# 2005 Duramax modification



## subsea78 (Sep 12, 2007)

Here is my question and what I have. I am looking to get more power and better mileage. I currently have a superchip and AFE cold air intake. I want to remove my cat on my 05 Duramax. I have already removed my muffler and it didn't make it much louder which I am happy with. I was told that my truck would get better mileage if I removed my cat is this true? If I do remove my cat will it make my truck any louder? Also if I remove my cat will I have to buy any kind of device to send a false signal to anything to keep my truck running right? I am getting 21-22mpg on the highway and 16-17 in the city now so if I can get better than I will be happy. But if you think I am maxed out then I don't mind not removing the cat. I have also been told to buy a (mouth piece from AFE) it will give me like 27hp. Has anyone done this modification to there Durmax. Any feedback will be great. I am not looking to make a speed machine just make my truck run better.



Thanks for any info..
Greg


----------



## DSL_PWR (Jul 22, 2009)

From my standpoint having owned a couple of dmax trucks, you are about capped out on mileage. You won't see much better than what you are getting now.

The mouthpiece is a toss up, some say it works and others don't but can't hurt to try.

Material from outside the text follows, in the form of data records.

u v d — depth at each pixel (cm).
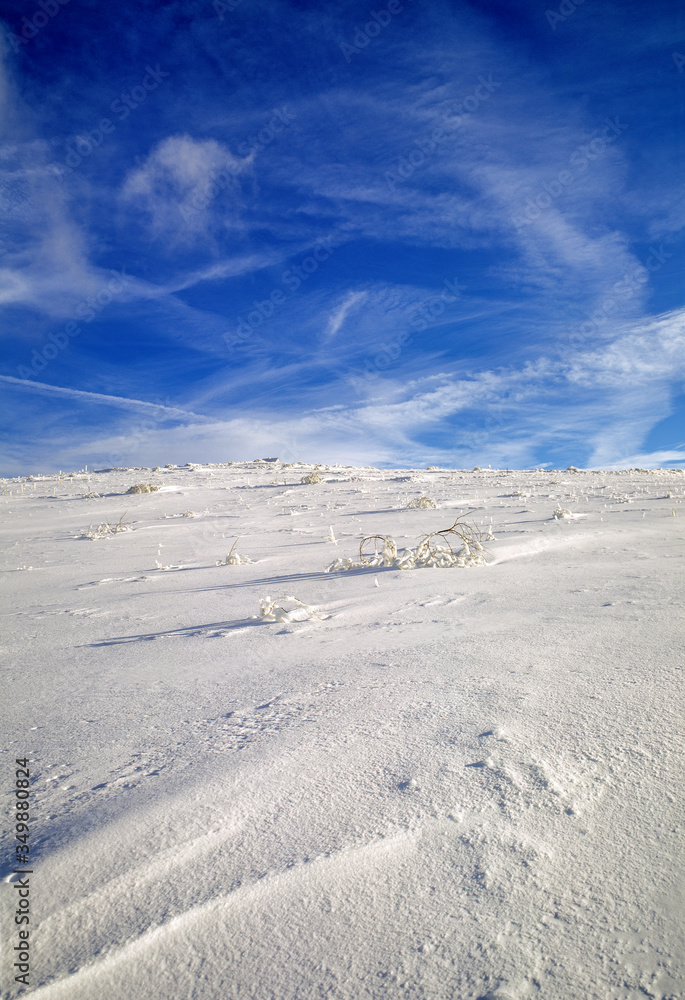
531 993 93
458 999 93
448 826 138
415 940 106
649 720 191
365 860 127
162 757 190
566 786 153
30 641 402
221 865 129
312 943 107
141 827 146
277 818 146
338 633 362
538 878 119
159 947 108
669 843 128
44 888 124
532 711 206
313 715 219
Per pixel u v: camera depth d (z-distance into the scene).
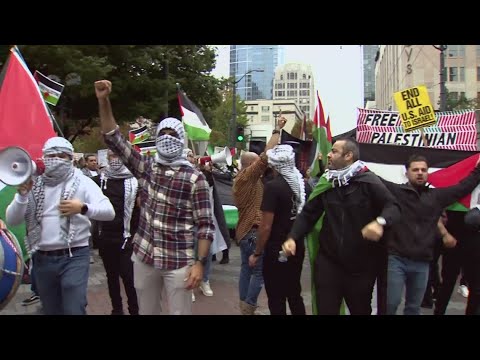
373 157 6.78
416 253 4.79
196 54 24.55
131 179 5.83
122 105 20.11
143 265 3.96
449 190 4.96
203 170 7.87
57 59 15.14
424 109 7.40
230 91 62.94
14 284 4.12
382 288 4.21
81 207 4.13
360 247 4.05
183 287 3.87
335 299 4.15
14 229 4.92
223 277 9.09
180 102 10.62
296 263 4.91
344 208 4.09
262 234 4.81
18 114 5.70
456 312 6.55
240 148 33.69
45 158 4.22
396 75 88.88
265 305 6.88
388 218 3.83
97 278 8.79
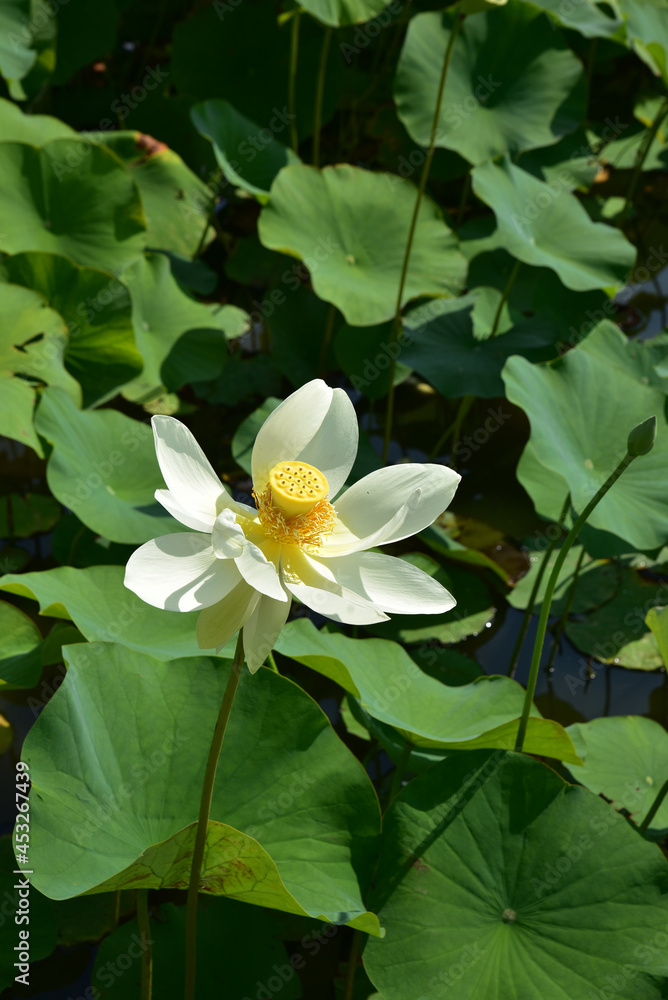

Increasing air flow and it being more unrestricted can help but I don't think you will see a significant improvement.

Yes you can remove the cat, yes it will make your truck a lot louder. A complete straight pipe system does sound pretty cool though.

If you want better mileage dump the superchips and get with BD, PPE or EFI live. Check out www.dieselplace.com and I think you will find ample reading material.

I used to own a couple of dmax's. I had both straight piped and pushing some massive HP all while getting great mileage. I have run just about everything out there for the dmax and I think you would find the ease of use with the PPE or even Bully Dog but if you want to stay with superchips that is up to you.


----------



## bcavnar (Jul 23, 2010)

call my buddie jason over at murff racing or check out his web sight http://murffracing.com/


----------



## BIG PAPPA (Apr 1, 2008)

*YOU'RE ABOUT MAXED OUT FO SHO*

But the EFI live is a real Screamer..smoke the tires at 30 mph when rolling.
But they're pricey as well.


----------



## Tin Can (Dec 12, 2008)

Your truck will get a lot louder and you will be able to hear the turbo wistle a lot more but your truck will definitly be bale to breath better.


----------



## subsea78 (Sep 12, 2007)

Thanks for the input guys, uncertain still on if I am going to remove my cat. It sounds like the main thing I will gain out of doing it will be sound and little better air flow. For what you guys a re saying also I am topped out on my fuel mileage. Oh well wouldn't be nice to get better!!!!! 


Greg


----------



## rockyraider (Feb 1, 2006)

Be careful if you remove emissions equipment. If you have a shop that will inspect it I probably wouldn't worry but if not you could have issues. A turbo used to qualify as a muffling device but I believe the law has changed. Also, its technically illegal to remove any part of the emissions system and not replace it with a like component. You could technically be cited for it and I have heard of some Troopers who will check diesels to see if it has been straight piped. I have done all my research on Cummins and I have typically read about 1 or so mpg increases from straight piping. Most say that a quality hi flow aftermarket muffler will perform just as good without all of the excess noise. For what its worth, I've thought about straight piping my '00 Cummins but I'm afraid it might be too loud.


----------